» **Requirements**
**A.** Please copy the passage on joint development zones word for word, between "2.1.3 Concept of" and "JDZ attribution percentages.", inclusive.
**B.** Under a tax and royalty system, which two schemes does the passage on joint development zones name as reflecting that approach?

— Start of Article —

2.1.3 Concept of the fiscal scheme

The precedent from fiscal terms of the participating countries strongly influences the design of fiscal terms in a JDZ, but usually with an element of purpose-built fiscal terms for the zone. The detailed examples in this chapter all rely on a core fiscal mechanism (whether production sharing or otherwise) from which the countries then share proceeds. What remains to the private participants after this core mechanism may be taxed, either according to common rules or under each country’s national scheme with revenues and costs apportioned using the JDZ attribution percentages.

Thus even where one country operates a licensing system and the other does not, the JDZ might rely upon a single contractual scheme. A production sharing contract, for example, may determine the initial sharing of production between the JDZ governments collectively and any private investor, even where that PSC model does not reflect practice in either participating state. As with most such systems when used nationally, a hybrid emerges in which taxation applies to residual income of the “contractor” after production sharing.

Similarly, where the parties agree to a tax and royalty system – not contractual and not with production sharing – the core charge for the resource could be a combination of bonus, royalty or fees, charged collectively and distributed to the partner states. Again, tax would follow on the residual income. The Nigeria–São Tomé e Príncipe and Timor-Leste schemes reflect this approach.

By contrast, if the parties cannot agree a core fiscal scheme, jointly operated, then each country’s own fiscal system could apply to the gross proceeds of petroleum production in the attribution percentages. This would bring the JDZ closer to a unitisation scheme. Private investors face more challenges under this alternative because they lack the assurance of a common scheme agreed by the parties: the partner states have the usual incentives arising from time inconsistency to seek to secure a higher share of their own attribution percentages after production starts, though the JDZ architecture would usually place some constraint on any unilateral attempt to modify terms by one party.

2.1.4 National oil companies

Where the partner states have strong national oil companies with privileged positions in their own exclusive jurisdictions, these positions often carry over to the JDZ. An automatic role for the respective NOCs, for example, prevails in Malaysia–Thailand but not in Nigeria–São Tomé e Príncipe, or in Timor-Leste–Australia. In some respects, NOC dominance simplifies matters since the direct attraction of private investment by the JDZ regimes becomes irrelevant: the NOCs take full responsibility for the financing of exploration and development.

In a mixed system, the NOCs could function as recipient of production shares for the governments, obviating the need for a separate collection agency. Malaysia–Thailand, for example, contrasts with Timor-Leste–Australia in this respect. Many JDZs have a joint authority that functions not only as regulator but also as collector of significant revenues via fees or production sharing. In principle, the regulatory authority could deal with taxes designed specifically for the JDZ, though national tax authorities generally retain this role.

2.1.5 Taxation

JDZs have adopted either a single tax system for the JDZ or application of each country’s tax system in attribution percentages. Common direct taxation by assessment with separate applications of indirect taxes or taxes by withholding represents a combination. The system of unified resource taxation (the resource charge or production sharing) with separate application of normal business and indirect taxation is common.

— End of Article —
— Start of Data —

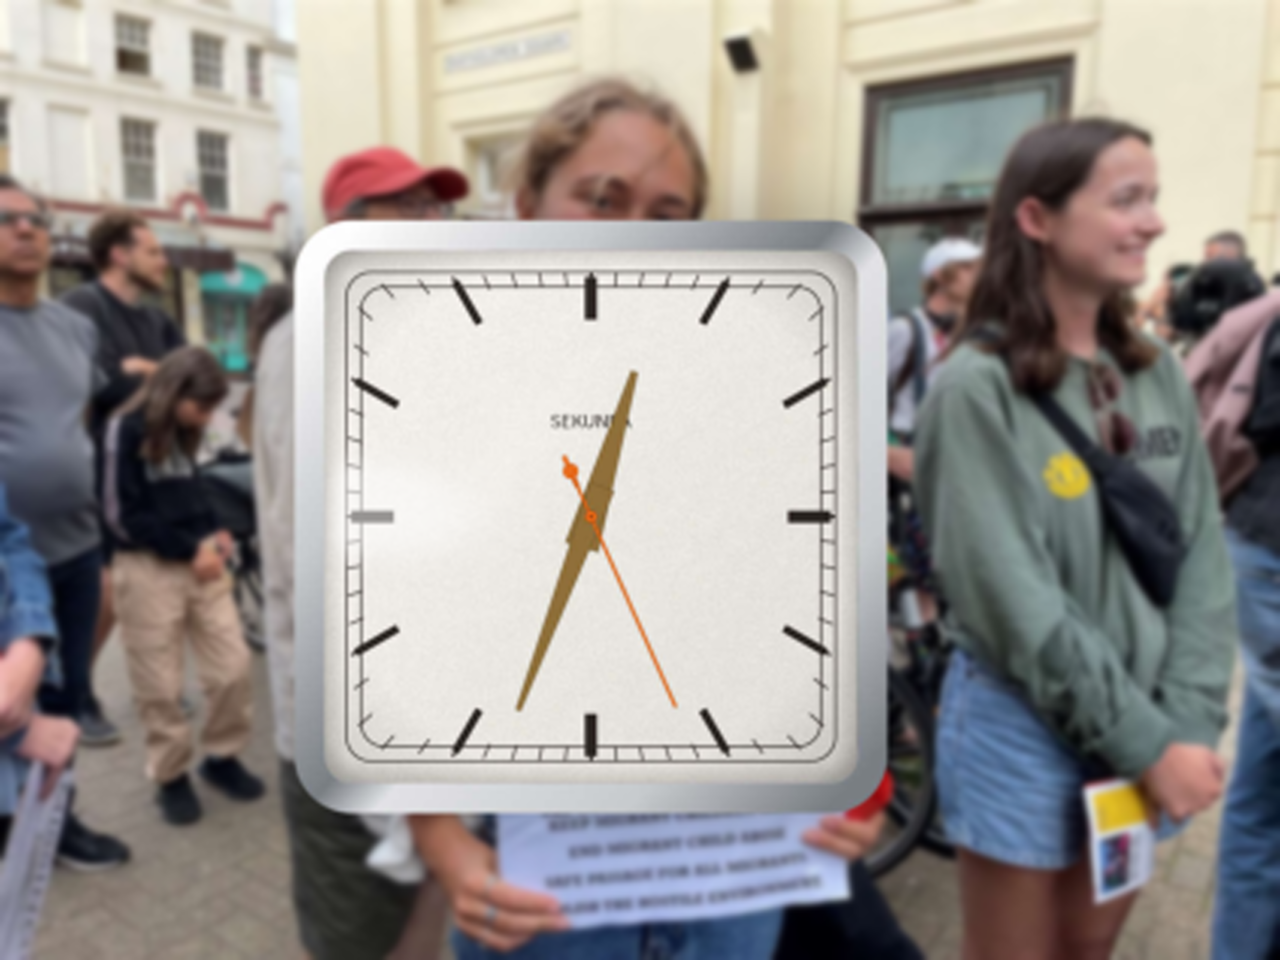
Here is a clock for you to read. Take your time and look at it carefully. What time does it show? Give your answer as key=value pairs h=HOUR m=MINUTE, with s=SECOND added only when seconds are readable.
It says h=12 m=33 s=26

— End of Data —

» **Set of answers**
**A.**
2.1.3 Concept of the fiscal scheme

The precedent from fiscal terms of the participating countries strongly influences the design of fiscal terms in a JDZ, but usually with an element of purpose-built fiscal terms for the zone. The detailed examples in this chapter all rely on a core fiscal mechanism (whether production sharing or otherwise) from which the countries then share proceeds. What remains to the private participants after this core mechanism may be taxed, either according to common rules or under each country’s national scheme with revenues and costs apportioned using the JDZ attribution percentages.

**B.** The Nigeria–São Tomé e Príncipe and Timor-Leste schemes.